:: Text passage ::
################
The Prudhoe redevelopment debate rumbles on. It has been previously explored at http://robertatforsythe.blogspot.com/2010/10/hanging-gardens-of-prudhoe-aka-prudhoe.html . Two things brought it back into view for me. I took this photo and the Hexham Courant appeared last Friday 13th May 2011. I think it was the previous one that contained a long anti letter. This time the first two letters at some prominent length reflected the views of one anti and one pro campaigner. Both are well known citizens of the town. As I read them a sense of profound disappointment passed over me. Here were the good citizens of Prudhoe washing their dirty linen in public and in best Glasgow Edinburgh fashion it was a Hexham organ that was able to delight in our discomfort. The quality of argument in the letters was not especially good and rather it felt as if in the exhaustion of the saga mud slinging had become the last resort.
This then is what our landlord has achieved. The total division and polarisation of the community. It is not me who judges it thus. Read these letters in the Courant and make your own minds up. But I will clearly say why I think this had happened and should the Duke of Northumberland read this, I hope he will be hot under the collar. One man wields for the 21st. century an unusual amount of power in this town of 12,000. He is answerable to not one of us but he is the person who can set the tone of the new town centre. Here then is where our heading phrase comes from. When good is not good enough. My wife tells a tale of the institution where once she ran library services. A new supreme manager arrived. A department head had to speak to a proposal. He started out by saying "this is a good proposal". Before he went any further the boss interjected "that is not my style, good is not good enough for me, take it away and come back when it is excellent". A lot of pain followed this person's arrival at this institution but years later both the institution and that individual continue to thrive and gain recognition.
################
:: Entries supplied ::
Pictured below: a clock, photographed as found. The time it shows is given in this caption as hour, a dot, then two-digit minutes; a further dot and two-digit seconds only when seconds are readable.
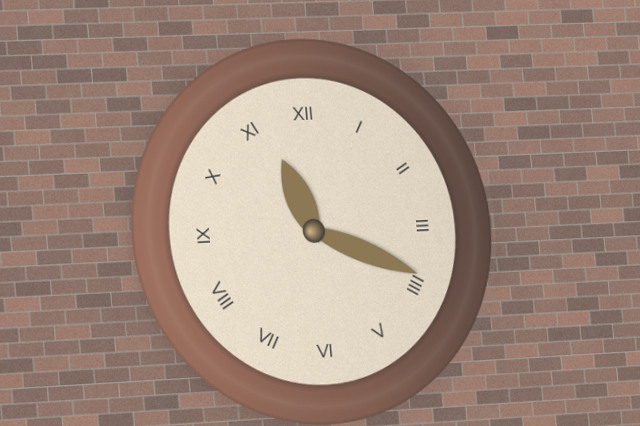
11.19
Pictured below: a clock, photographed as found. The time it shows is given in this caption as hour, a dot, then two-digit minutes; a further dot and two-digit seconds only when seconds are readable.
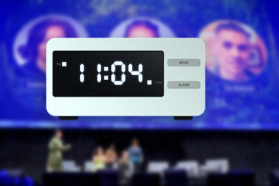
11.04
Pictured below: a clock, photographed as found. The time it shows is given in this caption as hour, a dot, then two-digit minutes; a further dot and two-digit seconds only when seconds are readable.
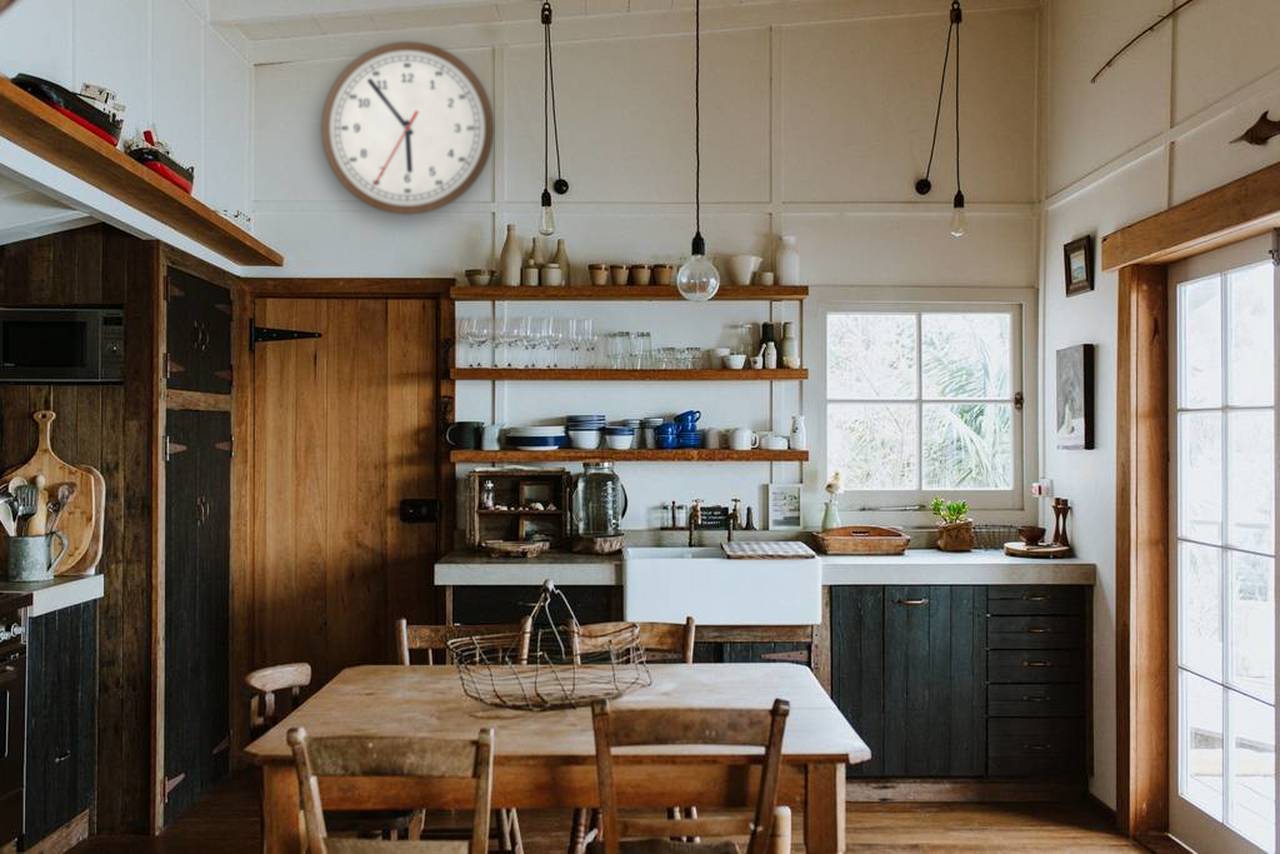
################
:: What is needed ::
Check these statements against the Prudhoe redevelopment post and mark each yes or no, quoting the words from the post that settle it.
(a) The town is described as having 12,000 people.
(b) The first two letters in the latest Courant both came from campaigners against the redevelopment.
(c) The writer's wife once ran library services at an institution.

:: Reply ::
(a) Yes: "in this town of 12,000"
(b) No: "reflected the views of one anti and one pro campaigner"
(c) Yes: "the institution where once she ran library services"